• [Passage to read]
- Opening Delimiter -
My Grandparents in southern WV had an outhouse, Grandpa refused to use the indoor plumbing after it was installed, even refused to use the bathtub. We had quite a few relatives with outhouses, so they were not that unusual or scary to me.

But I did/DO have intense fear of SNAKES - Holly, still! Should have seen or heard me yesterday when we were moving a round bale and one jumped out of the bale acccckkk!

Another use for hydrated lime that my daughter came up with. She has mini horses, and several are true escape artists. Now when she thinks she might know a particular escape area, she puts down a fine layer of the lime, then watches it daily for hoof prints


----------



## Holly Govero

Annie, LOL I shouldnt laugh about it.. I will never be able to hear u screaming like bloody murder. LOL.. I know how u feel thou. I do scream like bloody murder if i see snakes or dead snakes. I CANT STAND THEM.. Becuz of what happened to me when i was like 3 years old. I remember just like it yesterday!! At my parents's basement, I was in the bathroom and my aunt was like teenager and fixing her hair in the bathroom while I had go potty and there was a HHUUGGE snake coming out of the wall and it scared me to death and my aunt freaked out and grabbed me away from the toilet. It was like HHUUGGE for me while being 3 years old!!


----------



## Annie

It's ok to LOL Holly! Heck, I have to laugh or I'll go crazy living on this farm and worrying about snakes, they ARE part of farm life! Mmmm...maybe I should put a layer of lime down all over, then I could see where those slithering demons have been......LOL And you may not have heard me scream but you would have surely seen me jump 5 ft backward hahahhaa



No wonder you're afraid after being scared at such a young age!
- Closing Delimiter -
• [Task 1] In the forum thread, how does the daughter use hydrated lime to find where her mini horses are escaping?
• [Task 2] Print everything in the forum thread from "My Grandparents in" down to "scary to me.".

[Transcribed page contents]
- Opening Delimiter -
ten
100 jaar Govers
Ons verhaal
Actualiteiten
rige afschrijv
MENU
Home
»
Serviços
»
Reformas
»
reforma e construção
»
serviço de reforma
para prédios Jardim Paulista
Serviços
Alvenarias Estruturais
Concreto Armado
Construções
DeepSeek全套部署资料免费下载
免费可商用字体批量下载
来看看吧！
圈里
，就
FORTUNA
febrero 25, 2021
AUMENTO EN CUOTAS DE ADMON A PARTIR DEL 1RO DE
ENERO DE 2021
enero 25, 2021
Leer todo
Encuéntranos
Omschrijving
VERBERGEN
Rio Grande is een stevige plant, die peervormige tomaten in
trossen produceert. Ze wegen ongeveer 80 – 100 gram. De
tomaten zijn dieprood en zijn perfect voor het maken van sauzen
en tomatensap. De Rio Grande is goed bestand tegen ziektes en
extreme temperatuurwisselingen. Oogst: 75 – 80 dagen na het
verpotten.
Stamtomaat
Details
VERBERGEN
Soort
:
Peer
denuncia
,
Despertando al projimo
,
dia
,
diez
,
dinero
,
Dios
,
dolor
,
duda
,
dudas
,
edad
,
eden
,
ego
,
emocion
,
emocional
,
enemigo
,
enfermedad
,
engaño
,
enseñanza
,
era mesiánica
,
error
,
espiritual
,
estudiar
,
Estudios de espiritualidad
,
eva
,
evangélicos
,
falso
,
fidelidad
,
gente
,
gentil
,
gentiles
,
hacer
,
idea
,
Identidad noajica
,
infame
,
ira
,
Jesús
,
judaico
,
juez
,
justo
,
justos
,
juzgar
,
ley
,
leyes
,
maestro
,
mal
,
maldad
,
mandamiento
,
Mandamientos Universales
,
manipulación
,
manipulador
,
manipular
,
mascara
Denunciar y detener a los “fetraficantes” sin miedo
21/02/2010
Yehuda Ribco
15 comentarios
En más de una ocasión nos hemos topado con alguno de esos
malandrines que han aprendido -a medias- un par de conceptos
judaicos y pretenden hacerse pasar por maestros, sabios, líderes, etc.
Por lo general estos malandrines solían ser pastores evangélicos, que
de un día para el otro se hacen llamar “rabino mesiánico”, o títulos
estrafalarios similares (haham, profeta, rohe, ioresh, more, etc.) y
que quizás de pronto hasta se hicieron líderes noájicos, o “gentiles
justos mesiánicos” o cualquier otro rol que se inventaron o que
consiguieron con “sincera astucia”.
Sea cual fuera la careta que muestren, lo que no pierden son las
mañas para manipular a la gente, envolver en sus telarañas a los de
- Closing Delimiter -
• [Answer 1] She puts a fine layer of the lime down at a suspected escape area and checks it daily for hoof prints.

• [Answer 2]
My Grandparents in southern WV had an outhouse, Grandpa refused to use the indoor plumbing after it was installed, even refused to use the bathtub. We had quite a few relatives with outhouses, so they were not that unusual or scary to me.